Monday, April 20, 2015

Review: The Adventuress of Henrietta Street

(Originally posted to the Doctor Who Ratings Guide on 15 July 2002.)

Part of it is that I think I just resonate with Lawrence Miles. Part of it is that I enjoy reading the non-fiction history books that Adventuress emulates. Part of it is that I'm loving finally seeing the consequences of The Ancestor Cell dealt with in some measure. But for all those reasons and more, I loved this book. Small print, thin margins, and all... I'm definitely looking forward to see what happens next. (And incidentally, I no longer believe anyone who tells me that the BBC has moved on to do continuity free adventures with a Doctor who's a tabula rasa, able to adventure free and clear of his convoluted past. Every single one of the above books, not just Mad Larry, had the Doctor remember bits and pieces of his past in throwaway dialogue, and every one of them "resonated" with Ancestor Cell in some way. It's as if all of the authors were champing at the bit to do continuity references, and were restraining themselves with great effort. With Adventuress, we finally start getting some overt continuity, and I for one welcome it. I just wish we had a reality where Lawrence Miles worked better with his fellow authors, instead of alienating them... bringing them along in his visions...*sigh* Oh well. We'll set that aside with our Harlan Ellison Doctor Who book.)

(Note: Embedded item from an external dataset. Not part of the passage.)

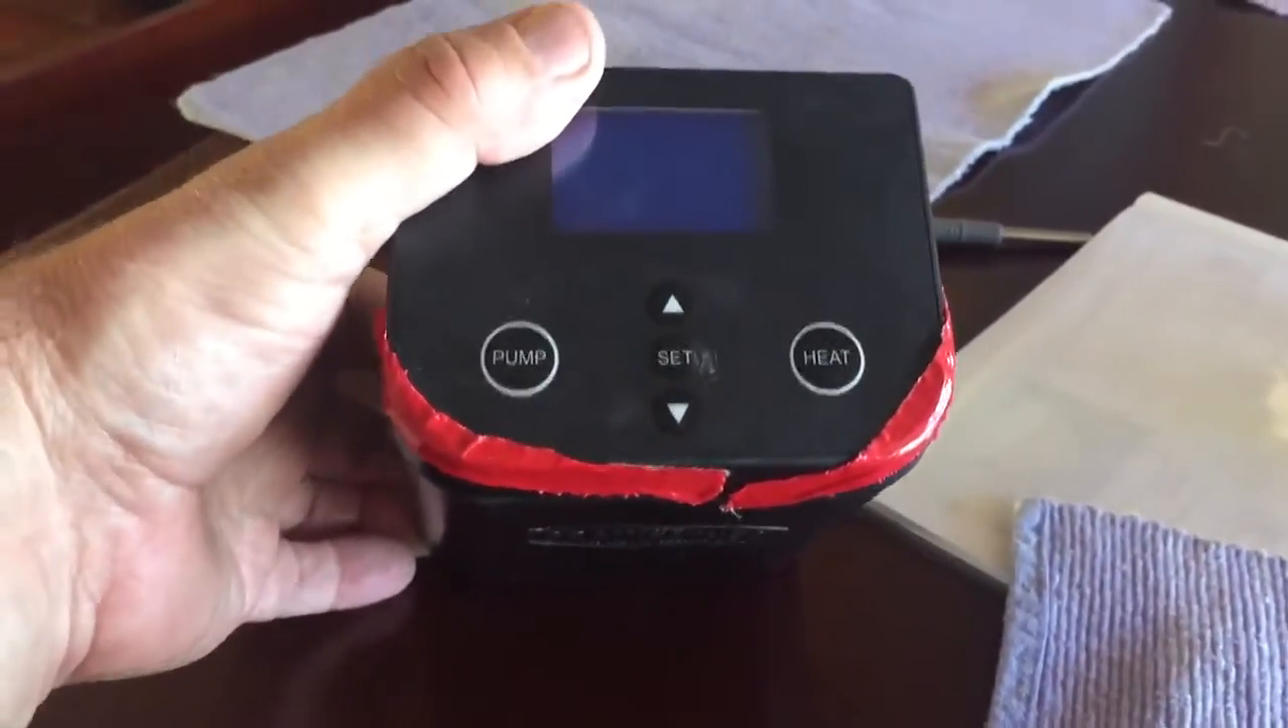Now, I put this red tape on because what I've done is I re-glued this, and I'm just using the tape to hold the glue down until it's set, because I've already fixed this one.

As for Sabbath, well... I'm curious to see what he'll do next. That's about all I can say -- there wasn't really enough of him that I felt I could like or dislike him. I did feel that he crossed a line when he took the Doctor's heart, and that if the Doctor had been in full possession of his faculties (and when he regains them, whenever that is) he would never have allowed it (and will reverse it). But I also felt like I was meant to feel that way -- that it was meant to seem like a violation of the Doctor, not like a "Yaaay!" sort of moment.

I'll be starting on Mad Dogs and Englishmen soon, and I have up through Trading Futures... beyond that, of course, it's down to the vagaries of the distribution system.